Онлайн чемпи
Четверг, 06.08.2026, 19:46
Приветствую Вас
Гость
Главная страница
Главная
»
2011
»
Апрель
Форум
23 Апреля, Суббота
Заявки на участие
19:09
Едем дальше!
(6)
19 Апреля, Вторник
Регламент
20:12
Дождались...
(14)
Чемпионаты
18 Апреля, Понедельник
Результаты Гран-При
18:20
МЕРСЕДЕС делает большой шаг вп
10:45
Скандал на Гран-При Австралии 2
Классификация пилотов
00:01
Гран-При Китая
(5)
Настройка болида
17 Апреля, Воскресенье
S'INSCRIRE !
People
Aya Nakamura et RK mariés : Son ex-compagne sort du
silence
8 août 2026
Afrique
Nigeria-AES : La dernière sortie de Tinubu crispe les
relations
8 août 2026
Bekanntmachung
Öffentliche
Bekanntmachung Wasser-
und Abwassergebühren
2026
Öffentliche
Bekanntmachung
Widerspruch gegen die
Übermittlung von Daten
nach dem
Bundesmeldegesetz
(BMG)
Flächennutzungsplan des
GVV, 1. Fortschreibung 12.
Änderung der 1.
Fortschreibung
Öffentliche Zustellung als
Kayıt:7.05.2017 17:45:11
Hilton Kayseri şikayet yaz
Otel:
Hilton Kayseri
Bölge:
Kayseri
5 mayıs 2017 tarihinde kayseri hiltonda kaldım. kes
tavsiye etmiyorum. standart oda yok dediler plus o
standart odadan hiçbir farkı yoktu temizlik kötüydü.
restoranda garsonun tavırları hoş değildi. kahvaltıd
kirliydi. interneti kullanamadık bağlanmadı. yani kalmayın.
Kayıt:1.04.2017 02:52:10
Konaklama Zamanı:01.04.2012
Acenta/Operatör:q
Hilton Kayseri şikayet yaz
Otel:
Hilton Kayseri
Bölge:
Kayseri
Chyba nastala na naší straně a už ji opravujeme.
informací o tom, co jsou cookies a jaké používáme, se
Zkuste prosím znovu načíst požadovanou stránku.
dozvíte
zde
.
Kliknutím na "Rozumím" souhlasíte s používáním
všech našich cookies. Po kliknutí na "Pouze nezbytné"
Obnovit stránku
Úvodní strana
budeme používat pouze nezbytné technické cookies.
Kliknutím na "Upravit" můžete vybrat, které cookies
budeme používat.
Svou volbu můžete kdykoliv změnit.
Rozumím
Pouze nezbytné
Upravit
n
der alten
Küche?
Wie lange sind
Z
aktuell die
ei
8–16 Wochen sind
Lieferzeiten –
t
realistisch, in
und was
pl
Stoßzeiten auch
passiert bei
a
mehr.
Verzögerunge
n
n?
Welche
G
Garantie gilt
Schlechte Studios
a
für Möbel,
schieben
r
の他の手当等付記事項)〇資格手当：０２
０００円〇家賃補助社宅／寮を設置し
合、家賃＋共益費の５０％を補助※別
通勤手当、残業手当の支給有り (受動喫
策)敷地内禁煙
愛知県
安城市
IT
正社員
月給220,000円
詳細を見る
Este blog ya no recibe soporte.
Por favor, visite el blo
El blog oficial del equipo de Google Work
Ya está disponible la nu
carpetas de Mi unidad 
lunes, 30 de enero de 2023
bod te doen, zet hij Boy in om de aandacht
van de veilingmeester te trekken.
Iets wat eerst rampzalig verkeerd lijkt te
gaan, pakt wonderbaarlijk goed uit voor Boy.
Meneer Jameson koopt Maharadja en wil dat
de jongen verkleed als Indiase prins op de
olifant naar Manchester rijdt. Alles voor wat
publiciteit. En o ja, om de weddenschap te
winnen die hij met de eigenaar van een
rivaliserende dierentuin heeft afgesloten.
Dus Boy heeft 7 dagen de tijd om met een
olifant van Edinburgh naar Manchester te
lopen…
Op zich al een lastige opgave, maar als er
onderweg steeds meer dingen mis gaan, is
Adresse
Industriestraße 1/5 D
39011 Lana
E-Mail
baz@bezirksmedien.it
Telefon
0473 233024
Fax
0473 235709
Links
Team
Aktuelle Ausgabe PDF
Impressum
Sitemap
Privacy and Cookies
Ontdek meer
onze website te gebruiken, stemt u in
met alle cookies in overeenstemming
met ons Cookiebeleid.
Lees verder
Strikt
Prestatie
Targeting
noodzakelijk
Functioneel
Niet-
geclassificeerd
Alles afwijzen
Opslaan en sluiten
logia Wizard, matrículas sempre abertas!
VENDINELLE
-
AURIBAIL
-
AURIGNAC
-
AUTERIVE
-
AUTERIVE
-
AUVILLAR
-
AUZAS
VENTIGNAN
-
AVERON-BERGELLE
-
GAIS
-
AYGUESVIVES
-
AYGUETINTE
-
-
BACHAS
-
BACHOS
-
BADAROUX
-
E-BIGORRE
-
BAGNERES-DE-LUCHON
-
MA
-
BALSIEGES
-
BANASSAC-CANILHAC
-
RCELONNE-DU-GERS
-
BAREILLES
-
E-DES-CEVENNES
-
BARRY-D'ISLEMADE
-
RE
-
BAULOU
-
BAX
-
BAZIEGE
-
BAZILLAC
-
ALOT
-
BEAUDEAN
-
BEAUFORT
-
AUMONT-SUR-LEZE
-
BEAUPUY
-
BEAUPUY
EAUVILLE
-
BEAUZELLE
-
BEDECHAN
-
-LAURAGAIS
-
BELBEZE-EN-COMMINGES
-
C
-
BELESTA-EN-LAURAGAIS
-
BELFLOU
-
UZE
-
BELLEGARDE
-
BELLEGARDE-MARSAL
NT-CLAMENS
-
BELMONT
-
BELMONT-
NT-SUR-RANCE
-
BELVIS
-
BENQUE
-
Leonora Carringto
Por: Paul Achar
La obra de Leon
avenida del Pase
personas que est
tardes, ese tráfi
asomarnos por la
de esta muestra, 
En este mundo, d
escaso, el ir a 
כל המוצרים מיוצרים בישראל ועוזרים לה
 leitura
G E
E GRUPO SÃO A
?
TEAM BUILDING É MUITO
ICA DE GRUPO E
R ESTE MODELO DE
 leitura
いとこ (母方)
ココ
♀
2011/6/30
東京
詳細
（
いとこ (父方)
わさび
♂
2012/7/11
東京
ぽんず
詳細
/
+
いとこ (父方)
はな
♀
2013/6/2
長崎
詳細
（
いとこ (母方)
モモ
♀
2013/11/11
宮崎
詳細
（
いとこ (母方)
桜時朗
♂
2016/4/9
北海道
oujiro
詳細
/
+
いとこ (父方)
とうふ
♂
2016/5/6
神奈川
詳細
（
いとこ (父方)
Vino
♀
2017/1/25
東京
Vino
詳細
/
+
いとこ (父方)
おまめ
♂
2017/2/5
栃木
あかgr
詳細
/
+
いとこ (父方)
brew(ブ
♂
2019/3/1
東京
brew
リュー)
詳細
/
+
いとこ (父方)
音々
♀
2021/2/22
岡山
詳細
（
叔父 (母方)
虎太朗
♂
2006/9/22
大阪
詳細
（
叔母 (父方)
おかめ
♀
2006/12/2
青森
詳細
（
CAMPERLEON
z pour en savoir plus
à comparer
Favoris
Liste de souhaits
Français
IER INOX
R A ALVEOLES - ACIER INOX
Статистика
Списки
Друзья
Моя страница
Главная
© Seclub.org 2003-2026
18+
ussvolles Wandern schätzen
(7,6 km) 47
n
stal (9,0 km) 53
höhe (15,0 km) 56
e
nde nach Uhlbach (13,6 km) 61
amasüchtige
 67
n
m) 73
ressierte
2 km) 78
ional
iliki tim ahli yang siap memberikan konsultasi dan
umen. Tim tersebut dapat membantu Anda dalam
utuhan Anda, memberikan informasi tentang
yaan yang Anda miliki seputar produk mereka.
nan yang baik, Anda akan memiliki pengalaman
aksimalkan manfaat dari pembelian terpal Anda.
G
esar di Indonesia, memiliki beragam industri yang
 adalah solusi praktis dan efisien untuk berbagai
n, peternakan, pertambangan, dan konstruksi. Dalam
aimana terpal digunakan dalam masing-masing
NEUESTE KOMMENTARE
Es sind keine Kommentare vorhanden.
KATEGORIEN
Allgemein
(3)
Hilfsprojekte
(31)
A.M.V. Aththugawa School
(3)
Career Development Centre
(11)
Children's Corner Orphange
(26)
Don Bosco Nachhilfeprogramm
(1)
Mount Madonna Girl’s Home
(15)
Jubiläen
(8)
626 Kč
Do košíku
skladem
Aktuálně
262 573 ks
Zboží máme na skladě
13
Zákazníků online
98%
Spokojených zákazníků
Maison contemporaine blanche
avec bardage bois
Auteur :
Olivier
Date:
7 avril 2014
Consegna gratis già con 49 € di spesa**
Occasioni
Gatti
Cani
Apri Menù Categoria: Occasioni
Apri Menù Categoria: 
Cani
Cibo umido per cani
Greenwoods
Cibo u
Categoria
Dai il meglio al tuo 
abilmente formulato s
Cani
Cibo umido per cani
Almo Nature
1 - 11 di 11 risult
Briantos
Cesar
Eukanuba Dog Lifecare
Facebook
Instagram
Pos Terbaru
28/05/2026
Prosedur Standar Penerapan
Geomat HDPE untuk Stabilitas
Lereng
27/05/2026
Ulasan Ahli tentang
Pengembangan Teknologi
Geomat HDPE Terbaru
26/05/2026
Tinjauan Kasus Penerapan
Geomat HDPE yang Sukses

....

# BRIEF
Copy out every line of the data, from the very first one down to and including the line that contains "Результаты Гран-При", keeping each line unchanged.

# EXERCISE SOLUTION
Онлайн чемпи
Четверг, 06.08.2026, 19:46
Приветствую Вас
Гость
Главная страница
Главная
»
2011
»
Апрель
Форум
23 Апреля, Суббота
Заявки на участие
19:09
Едем дальше!
(6)
19 Апреля, Вторник
Регламент
20:12
Дождались...
(14)
Чемпионаты
18 Апреля, Понедельник
Результаты Гран-При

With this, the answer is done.